When I was in middle school, our teacher asked us to come up with a name for the magazine we were to publish. A bunch of us pitched in our ideas, and the teacher wrote them down on the blackboard. She then asked us which ones we liked. Everyone converged on about five of them. Mine was ignored. She told us that she would officially take our votes after a short break. During the break, I went up to the blackboard and neatly redrew mine to how I would design it. When she took the votes, mine won by a wide margin. This incident taught me the power of presentation and foreshadowed my career.
I love existing in between things: areas of expertise, cultures, domains of knowledge, etc.. Given that our culture is organized by specialties, I’ve always felt that there are more opportunities to be creative in between them.
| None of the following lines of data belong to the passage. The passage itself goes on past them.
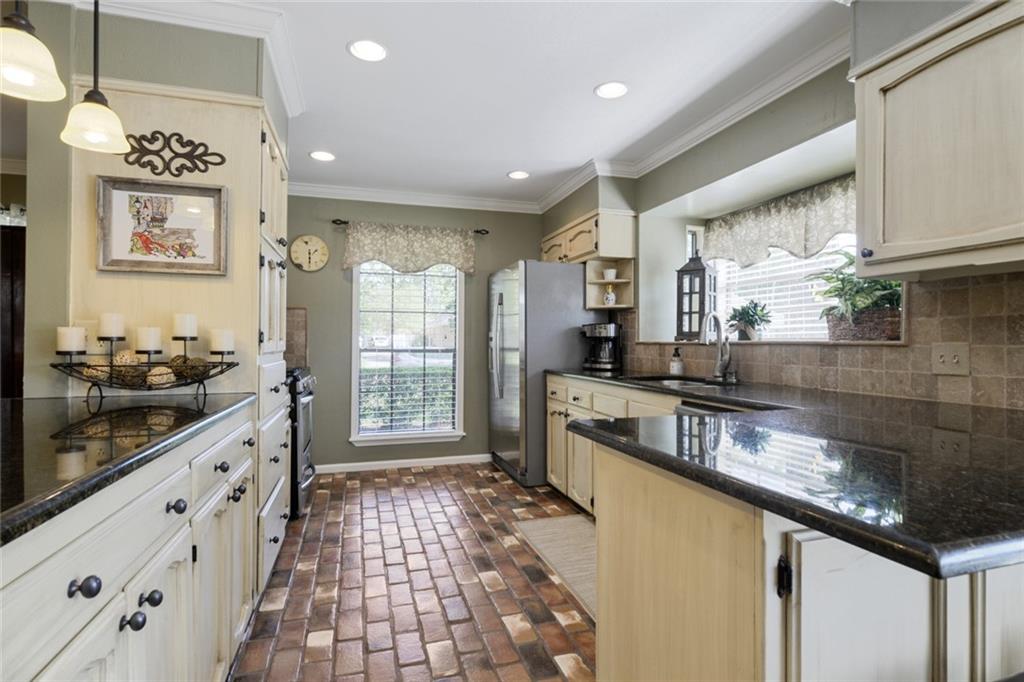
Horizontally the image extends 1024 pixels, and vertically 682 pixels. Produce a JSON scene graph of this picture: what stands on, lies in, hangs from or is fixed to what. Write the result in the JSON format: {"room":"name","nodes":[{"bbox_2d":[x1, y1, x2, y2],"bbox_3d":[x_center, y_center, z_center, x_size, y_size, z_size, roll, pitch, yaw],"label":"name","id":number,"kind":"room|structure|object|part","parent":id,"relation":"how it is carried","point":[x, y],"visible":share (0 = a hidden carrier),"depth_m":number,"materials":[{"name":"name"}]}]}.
{"room":"kitchen","nodes":[
{"label":"kitchen","id":0,"kind":"room"},
{"bbox_2d":[16,2,278,398],"bbox_3d":[-1.585,-0.094,2.470,0.815,2.406,1.011,0,0,-17],"label":"left wall","id":1,"kind":"structure","parent":0,"point":[35,235],"depth_m":1.96,"materials":[{"name":"paint"}]},
{"bbox_2d":[0,223,26,399],"bbox_3d":[-3.596,0.150,3.559,0.882,1.788,0.423,0,0,-17],"label":"dark cabinet","id":2,"kind":"object","parent":1,"relation":"in","point":[9,321],"visible":0.37,"depth_m":3.44,"materials":[{"name":"brown wood"}]},
{"bbox_2d":[80,320,99,351],"bbox_3d":[-1.573,-0.012,1.897,0.073,0.119,0.009,0,0,-17],"label":"wall outlet","id":3,"kind":"object","parent":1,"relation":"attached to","point":[91,333],"visible":0.52,"depth_m":1.90,"materials":[{"name":"white plastic"}]},
{"bbox_2d":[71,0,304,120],"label":"crown molding","id":4,"kind":"structure","parent":1,"relation":"attached to","point":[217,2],"depth_m":2.14,"materials":[{"name":"white paint"}]},
{"bbox_2d":[284,194,546,472],"bbox_3d":[-1.104,-0.092,4.650,3.482,2.458,0.149,0,0,-17],"label":"back wall","id":5,"kind":"structure","parent":0,"point":[299,299],"depth_m":4.52,"materials":[{"name":"paint"}]},
{"bbox_2d":[284,307,307,367],"bbox_3d":[-2.053,-0.033,4.214,0.698,0.483,0.012,0,0,-17],"label":"tile backsplash","id":6,"kind":"structure","parent":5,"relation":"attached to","point":[295,329],"depth_m":4.29,"materials":[{"name":"tile"}]},
{"bbox_2d":[291,234,329,271],"bbox_3d":[-1.708,-0.742,4.332,0.302,0.316,0.038,0,0,-17],"label":"wall clock","id":7,"kind":"object","parent":5,"relation":"attached to","point":[299,247],"visible":0.99,"depth_m":4.32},
{"bbox_2d":[315,453,490,473],"bbox_3d":[-0.951,1.097,4.575,2.248,0.078,0.013,0,0,-17],"label":"baseboard","id":8,"kind":"structure","parent":5,"relation":"attached to","point":[323,466],"depth_m":4.56,"materials":[{"name":"white paint"}]},
{"bbox_2d":[350,260,464,447],"bbox_3d":[-0.937,0.028,4.649,1.018,1.838,0.145,0,0,-17],"label":"window","id":9,"kind":"structure","parent":5,"relation":"in","point":[459,392],"depth_m":4.66,"materials":[{"name":"white glass"}]},
{"bbox_2d":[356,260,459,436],"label":"window blind","id":10,"kind":"object","parent":9,"relation":"attached to","point":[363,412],"visible":0.88,"depth_m":4.62,"materials":[{"name":"white"}]},
{"bbox_2d":[327,217,487,235],"bbox_3d":[-0.892,-1.011,4.545,1.307,0.053,0.107,0,0,-17],"label":"curtain rod","id":11,"kind":"object","parent":5,"relation":"attached to","point":[475,231],"visible":0.63,"depth_m":4.50,"materials":[{"name":"brown metal"}]},
{"bbox_2d":[341,221,476,274],"bbox_3d":[-0.881,-0.801,4.483,1.179,0.445,0.113,0,0,-17],"label":"valance","id":12,"kind":"object","parent":11,"relation":"hanging from","point":[415,247],"visible":0.97,"depth_m":4.46,"materials":[{"name":"fabric"}]},
{"bbox_2d":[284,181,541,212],"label":"crown molding","id":13,"kind":"structure","parent":5,"relation":"attached to","point":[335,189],"depth_m":4.51,"materials":[{"name":"white paint"}]},
{"bbox_2d":[231,461,599,681],"bbox_3d":[-0.335,1.163,1.387,4.857,0.060,6.886,0,0,-17],"label":"floor","id":14,"kind":"structure","parent":0,"point":[501,486],"depth_m":2.33,"materials":[{"name":"brown tile"}]},
{"bbox_2d":[0,405,258,681],"bbox_3d":[-1.001,0.685,0.770,0.755,0.891,2.582,0,0,-17],"label":"left base cabinet","id":15,"kind":"object","parent":14,"relation":"on","point":[137,607],"visible":0.8,"depth_m":1.01,"materials":[{"name":"white paint"}]},
{"bbox_3d":[-0.702,0.405,0.846,0.035,0.030,0.033,0,0,-17],"label":"knob","id":16,"kind":"part","parent":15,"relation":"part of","materials":[{"name":"black metal"}]},
{"bbox_2d":[0,390,255,546],"bbox_3d":[-1.185,0.232,1.049,0.837,0.036,1.873,0,0,-17],"label":"left countertop","id":17,"kind":"structure","parent":15,"relation":"on","point":[49,400],"depth_m":1.12,"materials":[{"name":"black stone"}]},
{"bbox_2d":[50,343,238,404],"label":"candle holder","id":18,"kind":"object","parent":17,"relation":"on","point":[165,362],"visible":0.85,"depth_m":1.80,"materials":[{"name":"black metal"}]},
{"bbox_2d":[57,326,86,353],"bbox_3d":[-1.546,-0.004,1.797,0.071,0.087,0.071,0,0,-17],"label":"candle","id":19,"kind":"object","parent":18,"relation":"on","point":[69,333],"visible":0.97,"depth_m":1.77,"materials":[{"name":"white wax"}]},
{"bbox_2d":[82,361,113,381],"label":"decorative ball","id":20,"kind":"object","parent":18,"relation":"in","point":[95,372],"visible":0.53,"depth_m":1.77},
{"bbox_2d":[99,312,125,339],"bbox_3d":[-1.440,-0.054,1.843,0.072,0.095,0.072,0,0,-17],"label":"candle","id":21,"kind":"object","parent":18,"relation":"on","point":[115,317],"visible":0.98,"depth_m":1.82,"materials":[{"name":"white wax"}]},
{"bbox_2d":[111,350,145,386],"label":"decorative ball","id":22,"kind":"object","parent":18,"relation":"in","point":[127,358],"visible":0.83,"depth_m":1.81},
{"bbox_2d":[135,326,162,353],"bbox_3d":[-1.307,-0.004,1.842,0.075,0.090,0.074,0,0,-17],"label":"candle","id":23,"kind":"object","parent":18,"relation":"on","point":[151,333],"visible":0.98,"depth_m":1.81,"materials":[{"name":"white wax"}]},
{"bbox_2d":[145,365,175,387],"bbox_3d":[-1.253,0.128,1.822,0.090,0.082,0.091,0,0,-17],"label":"decorative ball","id":24,"kind":"object","parent":18,"relation":"in","point":[165,376],"visible":0.78,"depth_m":1.79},
{"bbox_2d":[172,313,197,337],"bbox_3d":[-1.221,-0.055,1.915,0.074,0.092,0.074,0,0,-17],"label":"candle","id":25,"kind":"object","parent":18,"relation":"on","point":[179,331],"visible":0.98,"depth_m":1.88,"materials":[{"name":"white wax"}]},
{"bbox_2d":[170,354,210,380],"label":"decorative ball","id":26,"kind":"object","parent":18,"relation":"in","point":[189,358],"visible":0.74,"depth_m":1.88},
{"bbox_2d":[209,328,234,354],"bbox_3d":[-1.114,0.001,1.973,0.075,0.089,0.075,0,0,-17],"label":"candle","id":27,"kind":"object","parent":18,"relation":"on","point":[225,339],"visible":0.97,"depth_m":1.94,"materials":[{"name":"white wax"}]},
{"bbox_3d":[-0.742,0.548,1.007,0.032,0.032,0.032,0,0,-17],"label":"knob","id":28,"kind":"part","parent":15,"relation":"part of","materials":[{"name":"black metal"}]},
{"bbox_3d":[-0.767,0.547,1.090,0.034,0.032,0.031,0,0,-17],"label":"knob","id":29,"kind":"part","parent":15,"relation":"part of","materials":[{"name":"black metal"}]},
{"bbox_3d":[-0.814,0.401,1.246,0.034,0.032,0.035,0,0,-17],"label":"knob","id":30,"kind":"part","parent":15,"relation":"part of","materials":[{"name":"metal"}]},
{"bbox_2d":[62,75,287,579],"bbox_3d":[-1.417,0.063,2.351,0.695,2.128,0.807,0,0,-17],"label":"tall cabinet","id":31,"kind":"object","parent":14,"relation":"on","point":[243,166],"visible":0.44,"depth_m":2.06,"materials":[{"name":"wood"}]},
{"bbox_2d":[96,176,228,275],"bbox_3d":[-1.339,-0.435,1.973,0.412,0.354,0.036,0,0,-17],"label":"framed picture","id":32,"kind":"object","parent":31,"relation":"attached to","point":[219,189],"visible":0.99,"depth_m":1.97},
{"bbox_2d":[122,131,226,175],"bbox_3d":[-1.314,-0.727,1.982,0.352,0.162,0.024,0,0,-17],"label":"scroll wall decor","id":33,"kind":"object","parent":31,"relation":"attached to","point":[187,168],"visible":0.97,"depth_m":1.98,"materials":[{"name":"black metal"}]},
{"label":"knob","id":34,"kind":"part","parent":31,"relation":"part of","materials":[{"name":"black metal"}]},
{"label":"knob","id":35,"kind":"part","parent":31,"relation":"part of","materials":[{"name":"black metal"}]},
{"bbox_2d":[286,366,316,518],"bbox_3d":[-1.709,0.653,3.449,0.728,0.955,0.740,0,0,-17],"label":"stove","id":36,"kind":"object","parent":14,"relation":"on","point":[305,404],"visible":0.2,"depth_m":3.25,"materials":[{"name":"black metal"}]},
{"bbox_2d":[487,261,606,486],"bbox_3d":[0.267,0.265,4.412,0.844,1.747,0.899,0,0,-17],"label":"refrigerator","id":37,"kind":"object","parent":14,"relation":"on","point":[497,410],"visible":0.66,"depth_m":3.99,"materials":[{"name":"silver metal"}]},
{"bbox_2d":[515,514,598,617],"bbox_3d":[0.450,1.133,2.640,0.554,0.010,1.285,0,0,-17],"label":"rug","id":38,"kind":"object","parent":14,"relation":"on","point":[568,519],"visible":0.34,"depth_m":2.75,"materials":[{"name":"beige carpet"}]},
{"bbox_2d":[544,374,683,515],"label":"base cabinet","id":39,"kind":"object","parent":14,"relation":"on","point":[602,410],"visible":0.17,"depth_m":3.27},
{"bbox_2d":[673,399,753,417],"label":"dishwasher","id":40,"kind":"object","parent":14,"relation":"on","point":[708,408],"visible":0.05,"depth_m":2.21,"materials":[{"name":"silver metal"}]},
{"bbox_2d":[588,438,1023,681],"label":"peninsula cabinet","id":41,"kind":"object","parent":14,"relation":"on","point":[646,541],"visible":0.62,"depth_m":0.89,"materials":[{"name":"wood"}]},
{"bbox_3d":[0.432,0.380,0.815,0.016,0.058,0.020,0,0,-17],"label":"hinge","id":42,"kind":"part","parent":41,"relation":"part of","materials":[{"name":"black metal"}]},
{"bbox_2d":[545,368,1023,580],"bbox_3d":[0.764,0.242,1.849,1.022,0.037,2.523,0,0,-17],"label":"granite countertop","id":43,"kind":"structure","parent":41,"relation":"on","point":[826,529],"depth_m":0.97,"materials":[{"name":"black stone"}]},
{"bbox_2d":[580,322,621,371],"bbox_3d":[0.689,0.039,3.953,0.287,0.350,0.275,0,0,-17],"label":"coffee maker","id":44,"kind":"object","parent":43,"relation":"on","point":[612,327],"visible":0.98,"depth_m":3.87,"materials":[{"name":"black plastic"}]},
{"bbox_2d":[625,374,727,388],"bbox_3d":[0.941,0.320,2.888,0.454,0.175,0.674,0,0,-17],"label":"sink","id":45,"kind":"object","parent":43,"relation":"in","point":[672,380],"visible":0.26,"depth_m":3.05,"materials":[{"name":"silver metal"}]},
{"bbox_2d":[669,347,684,375],"bbox_3d":[1.045,0.129,3.243,0.079,0.182,0.078,0,0,-17],"label":"soap dispenser","id":46,"kind":"object","parent":43,"relation":"on","point":[678,364],"visible":1,"depth_m":3.22,"materials":[{"name":"white"}]},
{"bbox_2d":[699,312,736,381],"bbox_3d":[1.132,0.023,2.833,0.229,0.385,0.149,0,0,-17],"label":"faucet","id":47,"kind":"object","parent":43,"relation":"on","point":[720,364],"visible":1,"depth_m":2.85,"materials":[{"name":"silver metal"}]},
{"bbox_2d":[38,0,846,206],"bbox_3d":[-0.985,-1.373,1.304,6.165,0.100,7.524,0,0,-17],"label":"ceiling","id":48,"kind":"structure","parent":0,"point":[505,164],"depth_m":2.57,"materials":[{"name":"white paint"}]},
{"bbox_2d":[0,0,65,101],"bbox_3d":[-1.198,-0.956,1.240,0.192,0.701,0.193,0,0,-17],"label":"pendant light","id":49,"kind":"object","parent":48,"relation":"hanging from","point":[25,66],"visible":1,"depth_m":1.23,"materials":[{"name":"white glass"}]},
{"bbox_2d":[61,0,129,154],"bbox_3d":[-1.283,-0.971,1.587,0.173,0.743,0.172,0,0,-17],"label":"pendant light","id":50,"kind":"object","parent":48,"relation":"hanging from","point":[87,128],"visible":1,"depth_m":1.57,"materials":[{"name":"white glass"}]},
{"bbox_2d":[309,150,335,161],"bbox_3d":[-1.346,-1.312,3.637,0.190,0.008,0.191,0,0,-17],"label":"recessed light","id":51,"kind":"object","parent":48,"relation":"in","point":[323,156],"visible":0.99,"depth_m":3.63,"materials":[{"name":"white"}]},
{"bbox_2d":[347,39,388,61],"bbox_3d":[-0.652,-1.314,2.321,0.191,0.008,0.192,0,0,-17],"label":"recessed light","id":52,"kind":"object","parent":48,"relation":"in","point":[379,50],"visible":0.99,"depth_m":2.31,"materials":[{"name":"white"}]},
{"bbox_2d":[506,170,530,179],"bbox_3d":[0.057,-1.303,4.027,0.189,0.008,0.191,0,0,-17],"label":"recessed light","id":53,"kind":"object","parent":48,"relation":"in","point":[518,173],"visible":0.99,"depth_m":4.02,"materials":[{"name":"white"}]},
{"bbox_2d":[594,81,628,98],"bbox_3d":[0.524,-1.309,2.678,0.193,0.008,0.194,0,0,-17],"label":"recessed light","id":54,"kind":"object","parent":48,"relation":"in","point":[618,88],"visible":0.99,"depth_m":2.67,"materials":[{"name":"white"}]},
{"bbox_2d":[540,2,1023,399],"bbox_3d":[1.624,-0.109,1.937,0.467,2.450,6.914,0,0,-17],"label":"right wall","id":55,"kind":"structure","parent":0,"point":[662,197],"depth_m":2.81,"materials":[{"name":"grey paint"}]},
{"bbox_2d":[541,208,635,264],"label":"upper cabinet","id":56,"kind":"object","parent":55,"relation":"attached to","point":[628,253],"visible":0.8,"depth_m":3.85,"materials":[{"name":"wood"}]},
{"bbox_2d":[585,258,635,309],"bbox_3d":[0.754,-0.431,3.965,0.313,0.352,0.315,0,0,-17],"label":"corner shelf","id":57,"kind":"object","parent":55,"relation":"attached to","point":[600,305],"visible":0.77,"depth_m":4.02,"materials":[{"name":"wood"}]},
{"bbox_2d":[602,285,616,305],"bbox_3d":[0.764,-0.347,3.996,0.099,0.171,0.097,0,0,-17],"label":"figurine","id":58,"kind":"object","parent":57,"relation":"on","point":[610,299],"visible":1,"depth_m":3.97,"materials":[{"name":"white"}]},
{"bbox_2d":[603,268,616,280],"bbox_3d":[0.783,-0.518,4.081,0.108,0.091,0.107,0,0,-17],"label":"cup","id":59,"kind":"object","parent":57,"relation":"on","point":[612,275],"visible":0.94,"depth_m":4.04,"materials":[{"name":"white ceramic"}]},
{"bbox_2d":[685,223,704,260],"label":"window","id":60,"kind":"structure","parent":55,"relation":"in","point":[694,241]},
{"bbox_2d":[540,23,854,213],"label":"crown molding","id":61,"kind":"structure","parent":55,"relation":"attached to","point":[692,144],"depth_m":2.83,"materials":[{"name":"white paint"}]},
{"bbox_2d":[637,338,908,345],"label":"window sill","id":62,"kind":"structure","parent":55,"relation":"attached to","point":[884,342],"depth_m":2.36,"materials":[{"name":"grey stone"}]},
{"bbox_2d":[676,250,715,341],"bbox_3d":[1.275,-0.312,3.549,0.204,0.626,0.208,0,0,39],"label":"lantern","id":63,"kind":"object","parent":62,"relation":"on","point":[696,293],"visible":0.97,"depth_m":3.50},
{"bbox_2d":[727,300,772,339],"bbox_3d":[1.469,-0.128,3.163,0.291,0.256,0.298,0,0,-17],"label":"potted plant","id":64,"kind":"object","parent":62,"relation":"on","point":[758,315],"visible":0.97,"depth_m":3.12,"materials":[{"name":"green plant"}]},
{"bbox_2d":[824,307,901,341],"bbox_3d":[1.670,-0.069,2.413,0.195,0.144,0.381,0,0,-17],"label":"wicker basket","id":65,"kind":"object","parent":62,"relation":"on","point":[876,331],"visible":0.74,"depth_m":2.32,"materials":[{"name":"brown wicker"}]},
{"bbox_2d":[809,244,901,330],"bbox_3d":[1.641,-0.235,2.400,0.416,0.443,0.532,0,0,-17],"label":"potted plant","id":66,"kind":"object","parent":65,"relation":"in","point":[850,263],"visible":0.57,"depth_m":2.36,"materials":[{"name":"green plant"}]},
{"bbox_2d":[702,174,855,267],"bbox_3d":[1.662,-0.686,3.048,0.089,0.403,1.540,0,0,-17],"label":"window valance","id":67,"kind":"object","parent":55,"relation":"attached to","point":[792,233],"visible":0.62,"depth_m":3.09,"materials":[{"name":"fabric"}]},
{"bbox_2d":[696,188,899,341],"bbox_3d":[1.735,-0.436,3.106,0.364,0.935,1.666,0,0,-17],"label":"window","id":68,"kind":"structure","parent":55,"relation":"in","point":[698,229],"depth_m":3.31,"materials":[{"name":"white"}]},
{"bbox_2d":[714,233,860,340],"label":"window blind","id":69,"kind":"object","parent":68,"relation":"attached to","point":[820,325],"visible":0.26,"depth_m":3.21,"materials":[{"name":"white"}]},
{"bbox_2d":[614,271,1023,410],"bbox_3d":[1.362,-0.003,2.359,0.012,0.449,3.260,0,0,-17],"label":"tile backsplash","id":70,"kind":"structure","parent":55,"relation":"attached to","point":[960,291],"depth_m":1.94,"materials":[{"name":"beige tile"}]},
{"bbox_2d":[931,342,969,375],"bbox_3d":[1.551,0.063,1.813,0.018,0.116,0.117,0,0,-17],"label":"light switch","id":71,"kind":"object","parent":70,"relation":"attached to","point":[942,358],"visible":0.97,"depth_m":1.81,"materials":[{"name":"beige plastic"}]},
{"bbox_2d":[851,0,1023,281],"bbox_3d":[1.474,-0.592,1.457,0.359,0.753,0.881,0,0,-17],"label":"upper cabinet","id":72,"kind":"object","parent":55,"relation":"attached to","point":[866,205],"visible":1,"depth_m":1.53,"materials":[{"name":"wood"}]}
]}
For instance, I’ve always put equal emphasis on art and engineering, working as a designer as well as a programmer. I’m not happy when I focus too much on one side or the other; it feels alienating to think that I’m only about my taste or logical competence. I believe that, to be human, we have to be able to embrace ambivalence. I find marketing to have a great balance between art and engineering.
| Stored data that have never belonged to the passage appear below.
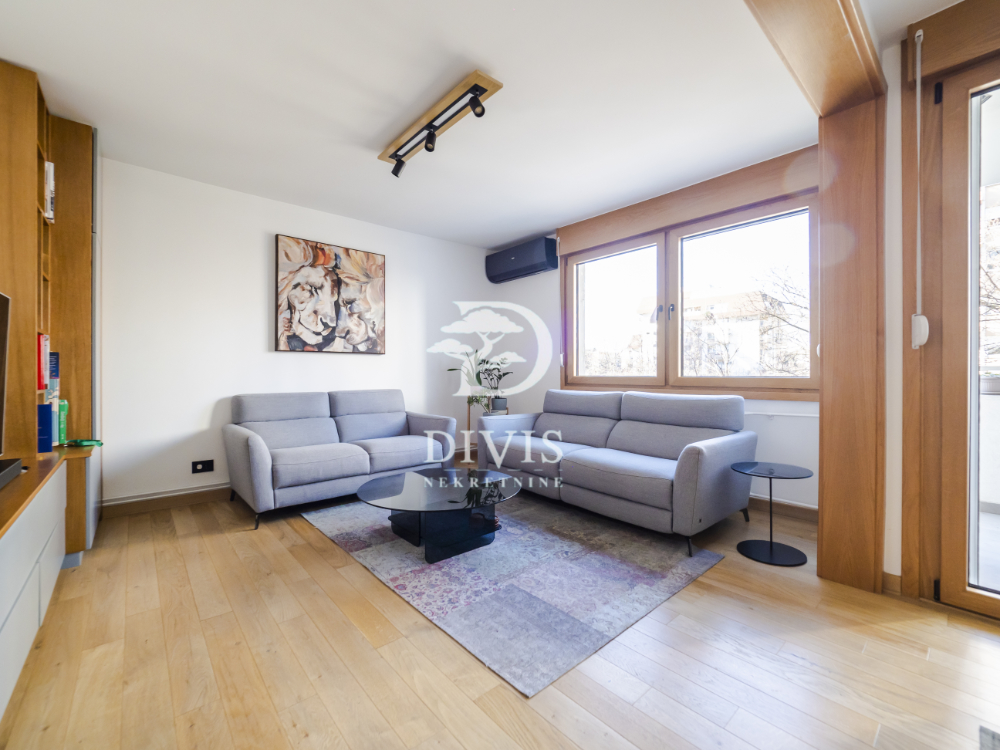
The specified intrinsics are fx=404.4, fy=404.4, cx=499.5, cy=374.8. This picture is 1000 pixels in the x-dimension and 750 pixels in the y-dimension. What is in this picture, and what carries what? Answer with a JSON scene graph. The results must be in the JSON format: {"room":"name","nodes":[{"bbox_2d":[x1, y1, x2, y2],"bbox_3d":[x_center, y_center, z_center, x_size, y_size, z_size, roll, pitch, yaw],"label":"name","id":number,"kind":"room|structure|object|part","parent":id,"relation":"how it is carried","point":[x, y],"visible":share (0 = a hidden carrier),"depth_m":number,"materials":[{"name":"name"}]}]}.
{"room":"living room","nodes":[
{"label":"living room","id":0,"kind":"room"},
{"bbox_2d":[98,157,499,507],"bbox_3d":[-1.814,-0.272,3.818,4.607,2.564,0.182,0,0,-41],"label":"back wall","id":1,"kind":"structure","parent":0,"point":[249,345],"depth_m":3.31,"materials":[{"name":"white paint"}]},
{"bbox_2d":[100,483,233,516],"bbox_3d":[-1.783,0.955,3.767,3.223,0.110,0.018,0,0,-41],"label":"baseboard","id":2,"kind":"structure","parent":1,"relation":"attached to","point":[191,494],"depth_m":3.08,"materials":[{"name":"brown wood"}]},
{"bbox_2d":[191,459,213,473],"bbox_3d":[-2.350,0.722,3.201,0.139,0.093,0.017,0,0,-41],"label":"wall socket","id":3,"kind":"object","parent":1,"relation":"attached to","point":[208,469],"visible":0.98,"depth_m":3.20,"materials":[{"name":"black plastic"}]},
{"bbox_2d":[275,234,385,354],"bbox_3d":[-1.576,-0.720,3.854,1.004,1.020,0.039,0,0,-41],"label":"painting","id":4,"kind":"object","parent":1,"relation":"attached to","point":[367,257],"visible":0.99,"depth_m":3.79},
{"bbox_2d":[0,0,951,247],"bbox_3d":[0.037,-1.583,1.755,4.427,0.114,5.911,0,0,-41],"label":"ceiling","id":5,"kind":"structure","parent":0,"point":[524,227],"depth_m":2.20,"materials":[{"name":"white paint"}]},
{"bbox_2d":[378,70,501,178],"bbox_3d":[-0.426,-1.444,2.436,0.172,0.188,1.068,0,0,-41],"label":"track light","id":6,"kind":"object","parent":5,"relation":"attached to","point":[390,156],"visible":0.99,"depth_m":2.33,"materials":[{"name":"brown"}]},
{"bbox_2d":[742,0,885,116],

Marketing is not a field most people respect, but everyone has to market themselves in one way or another. At the core, marketing is about saying, “I’m here.” If you let others know who you are, you are marketing. I would challenge any critics of marketing to choose the best product in any category based purely on merits without relying on any marketing materials. If perfect meritocracy were possible, we wouldn’t need online dating sites. We wouldn’t need to go out and meet people. Mr. or Ms. Perfect would suddenly show up at our doors. But we don’t live in such a world. Whether we like it or not, we have to market ourselves. If we have to do it, we should do it well.
I’m not a charming person, so, throughout my life, I’ve had to figure out how to create things to communicate who I am. That is, inadvertently I’ve trained myself to be a marketer instead of a salesperson. Couple that with my interest in psychology, it just makes sense for me to be in marketing.